The movie very quickly turns into a modified version of “The Diary of Anne Frank,” with Sara being hid in a barn by the family of a classmate named  Julien Beaumier (Orlando Schwerdt). Julien walks with a brace due to polio and is mocked by some classmates, who’ve nicknamed him The Crab because of his sideways gait. Time passes and feelings grow between the two. Sara is protected and nurtured by Julien’s parents (Gillian Anderson and Jo-Stone Fewings) and almost feels as if she has a new family, or at least a very good though likely temporary replacement. The framing device guarantees that things are going to get much worse, and they do.

Photographed in a wide “epic” format by Matthias Koenigswieser, “White Bird” has that rock-solid, handsome but anonymous craftsmanlike look that Academy voters seem to love in historical dramas. The shots of houses and streets and landscapes and configurations of people do the work the story needs them to do, but rarely if ever communicate an idea apart from their plot function. The movie is also a little too obviously production-designed to be taken seriously as a gritty, realistic tale torn from life (the sets all look like they were just painted the night before the cameras rolled, and most of the clothes look brand new; doesn’t anybody in this town get dirt on their knees, or snag a sweater on a nail?). All in all, it’s too clean and neat, in both the visual and narrative senses of those words, to move and shock a viewer over the age of, say, 14 who has seen a film or read another book about the Holocaust aimed at adults, or even learned a little bit about that grim period of European history in a classroom.

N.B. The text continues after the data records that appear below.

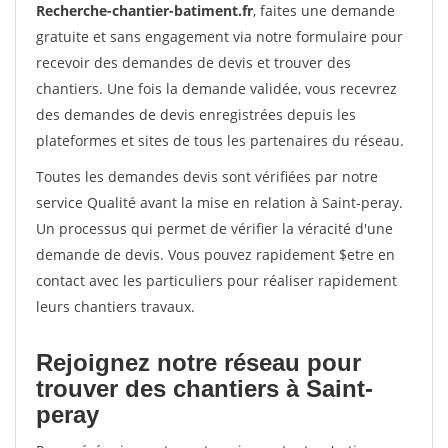
Recherche-chantier-batiment.fr
, faites une demande
gratuite et sans engagement via notre formulaire pour
recevoir des demandes de devis et trouver des
chantiers. Une fois la demande validée, vous recevrez
des demandes de devis enregistrées depuis les
plateformes et sites de tous les partenaires du réseau.
Toutes les demandes devis sont vérifiées par notre
service Qualité avant la mise en relation à Saint-peray.
Un processus qui permet de vérifier la véracité d'une
demande de devis. Vous pouvez rapidement $etre en
contact avec les particuliers pour réaliser rapidement
leurs chantiers travaux.
Rejoignez notre réseau pour
trouver des chantiers à Saint-
peray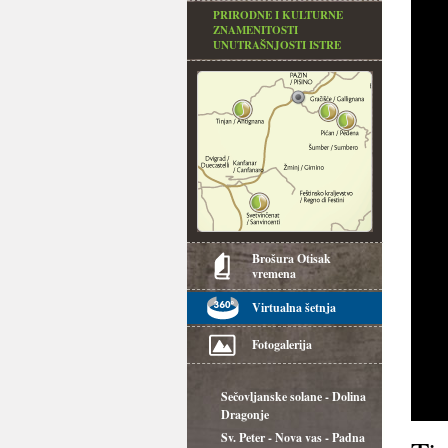
PRIRODNE I KULTURNE
ZNAMENITOSTI
UNUTRAŠNJOSTI ISTRE
Brošura Otisak
vremena
Virtualna šetnja
Fotogalerija
Sečovljanske solane - Dolina
Dragonje
Sv. Peter - Nova vas - Padna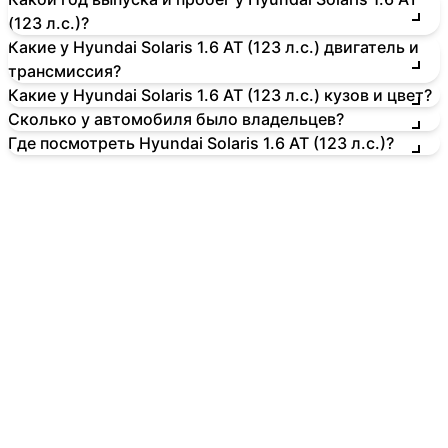
(123 л.с.)?
Какие у Hyundai Solaris 1.6 AT (123 л.с.) двигатель и
трансмиссия?
Какие у Hyundai Solaris 1.6 AT (123 л.с.) кузов и цвет?
Сколько у автомобиля было владельцев?
Где посмотреть Hyundai Solaris 1.6 AT (123 л.с.)?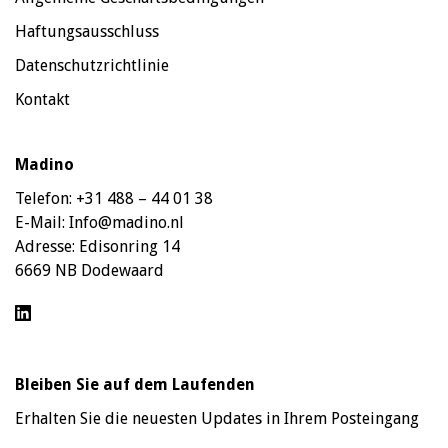
Haftungsausschluss
Datenschutzrichtlinie
Kontakt
Madino
Telefon:
+31 488 – 44 01 38
E-Mail:
Info@madino.nl
Adresse:
Edisonring 14
6669 NB Dodewaard
Bleiben Sie auf dem Laufenden
Erhalten Sie die neuesten Updates in Ihrem Posteingang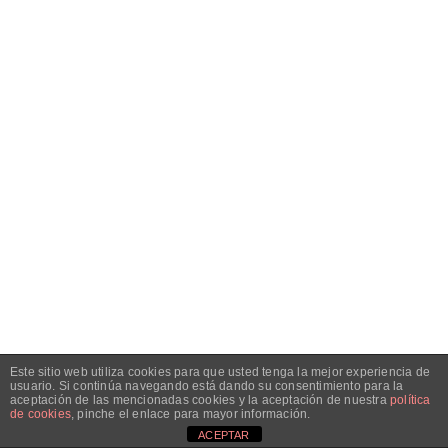
Este sitio web utiliza cookies para que usted tenga la mejor experiencia de
usuario. Si continúa navegando está dando su consentimiento para la
aceptación de las mencionadas cookies y la aceptación de nuestra
política
de cookies
, pinche el enlace para mayor información.
ACEPTAR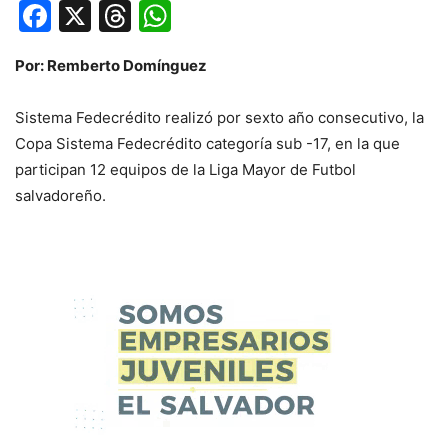
Facebook
X
Threads
WhatsApp
Por: Remberto Domínguez
Sistema Fedecrédito realizó por sexto año consecutivo, la
Copa Sistema Fedecrédito categoría sub -17, en la que
participan 12 equipos de la Liga Mayor de Futbol
salvadoreño.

And frankly there’s something squicky about the way the film takes what is, in the greater scheme, a nightmarish story about the immediate impact of a genocidal regime on a handful of individual lives, and reduces it to a youth romance with a bumper-sticker message: as Grandmère Sara puts it, “You forget many things in life, but you never forget kindness.” There’s a secondary message at the end that being kind makes you more attractive and more likely to get dates. There are a lot of real-world counter-examples to that assertion, but this is not the place to get into them.